In questi giorni spirano drammatici venti di guerra a causa della crisi in Ucraina. Che ruolo può e deve avere il Pse in una prospettiva di distensione con la Russia?
“Il Pse è una grande forza capace di influire sulle scelta a livello europeo e dei singoli Paesi. Il ruolo che l’Europa su spinta del Pse deve giocare nella crisi Ucraina é quello di una grande potenza politica e diplomatica capace di aprire un tavolo negoziale con gli Usa e la Russia e che abbia come fine ultimo quello di preservare il diritto all’integrità territoriale dell’Ucraina. Un Paese che, al di lá della questione Crimea, ha estremo bisogno di sostegno finanziario da parte dell’Ue e del Fmi. Un Paese che rischia la bancarotta e che deve essere accompagnato a nuove elezioni democratiche. L’Ucraina non può essere lascia sola. Va percorsa ogni strada negoziale con Mosca. Solo dopo si potrà pensare ad eventuali sanzioni”.

Dall’estero all’Italia, il governo Renzi si appresta a confrontarsi con i problemi del Paese, a cominciare da quelli economici. Gli ultimi dati descrivono una situazione allarmante, dove un giovane su due è disoccupato o inoccu-pato. E’ giusto, per lei, sforare i parametri sul debito ed abbattere il cuneo fiscale come prime ricette per rilanciare economia ed occupazione?
“L’Italia ha dimostrato a Bruxelles di aver svolto i compiti a casa in termini di sostenibilità dei conti pubblici. E altre riforme il governo Renzi metterà certamente a segno. É impensabile però proseguire sulla strada dell’austerità. Dobbiamo ridurre il peso su aziende e lavoratori, sapendo che comunque per far ripartire l’economia occorre attrarre investimenti capaci di creare nuovi posti di lavoro e soprattutto nuove prospettive per i giovani. La grande sfida é quella di riportare in Italia i tanti giovani che hanno portato altrove, specializzandosi, il loro capitale umano. Ma per fare questo, deve esserci una prospettiva concreta in Italia”.
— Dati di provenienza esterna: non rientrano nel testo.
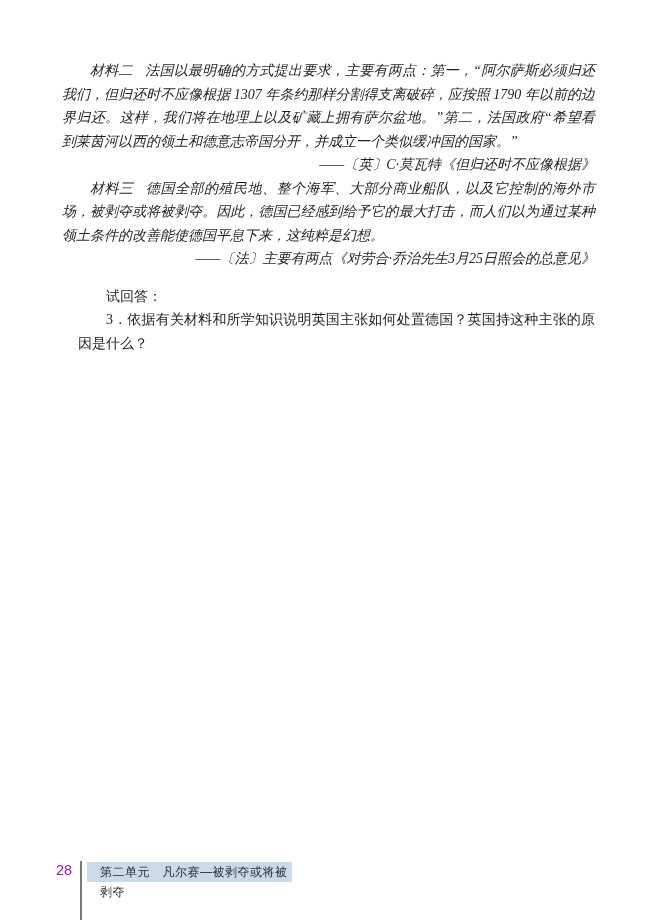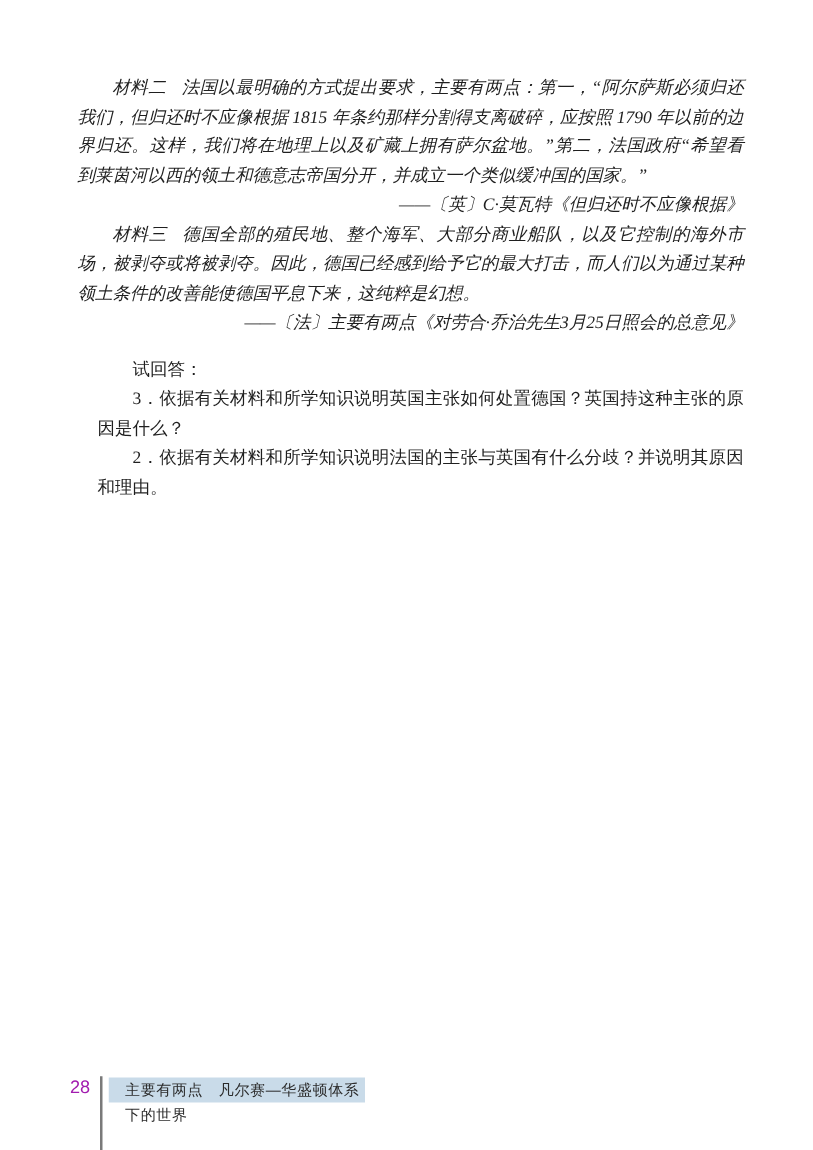"法国以最明确的方式提出要求，主要有两点：第一，“阿尔萨斯必须归还我们，但归还时不" span { text: 1815 -> 1307 }
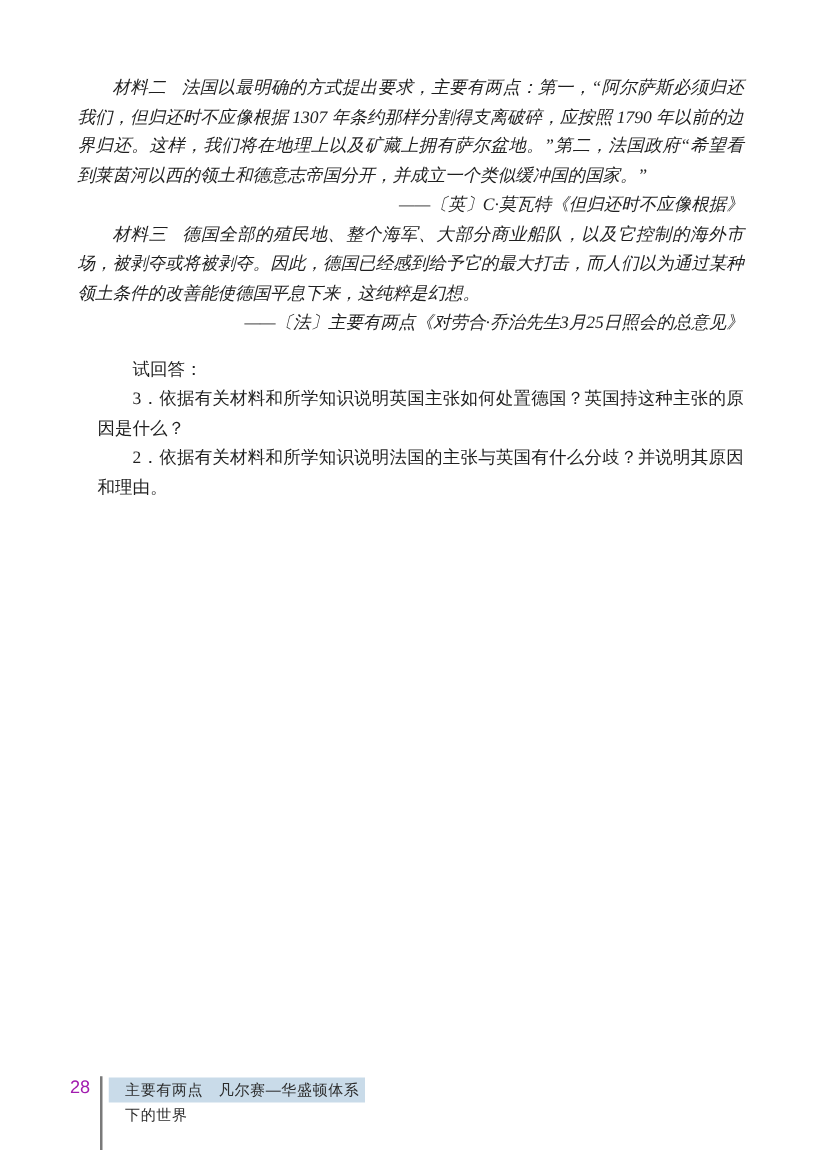"2．依据有关材料和所学知识说明法国的主张与英国有什么分歧？并说明其原因和理由。" p { html: <p>2．依据有关材料和所学知识说明法国的主张与英国有什么分歧？并说明其原因和理由。</p> -> none }
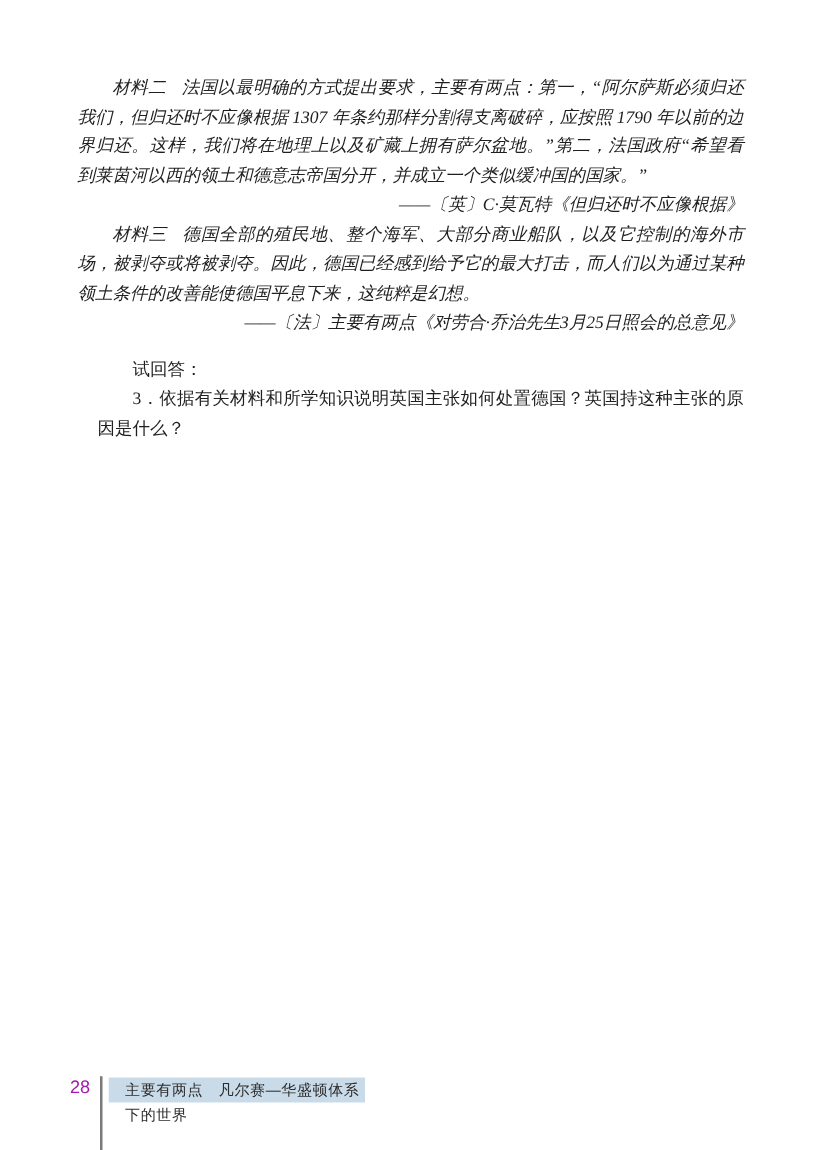"主要有两点 凡尔赛—华盛顿体系下的世界" span.unit-bar { text: 主要有两点　凡尔赛—华盛顿体系下的世界 -> 第二单元　凡尔赛—被剥夺或将被剥夺 }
Lei viene a Taranto, nella città dell’Ilva. Un problema italiano o un problema europeo?
“Innanzitutto é un problema di salute per i tanti tarantini ai quali va garantito il diritto alla vita. Chi negli anni ha sbagliato deve pagare. Appurate le responsabilità, ripristinato il diritto alla salute, si pone poi il grande tema non solo italiano ma direi planetario della convivenza tra industria e cittadinanza, tra sviluppo e territorio. Grandi dossier come quello Ilva esistono anche in Europa. E alle best practice comunitarie dobbiamo guardare per evitare in futuro i disastri provocati dall’Ilva con le gravi ripercussioni in termini occupazionali”.

L’altra notte la Grande Bellezza di Sorrentino ha vinto l’Oscar raccontando una Roma e una Italia particolare. Secondo lei è davvero quello descritto nel film il nostro Paese?
“Devo essere sincero, ancora non ho avuto la possibilità di vedere il film. Intanto godiamoci il grande successo agli Oscar. L’Italia e in particolare il nostro Sud hanno nel sangue il significato più profondo della bellezza. Noi siamo creatori ed esportatori di bellezza. Quando riusciamo a raccontarla, i risultati sono conseguenti”.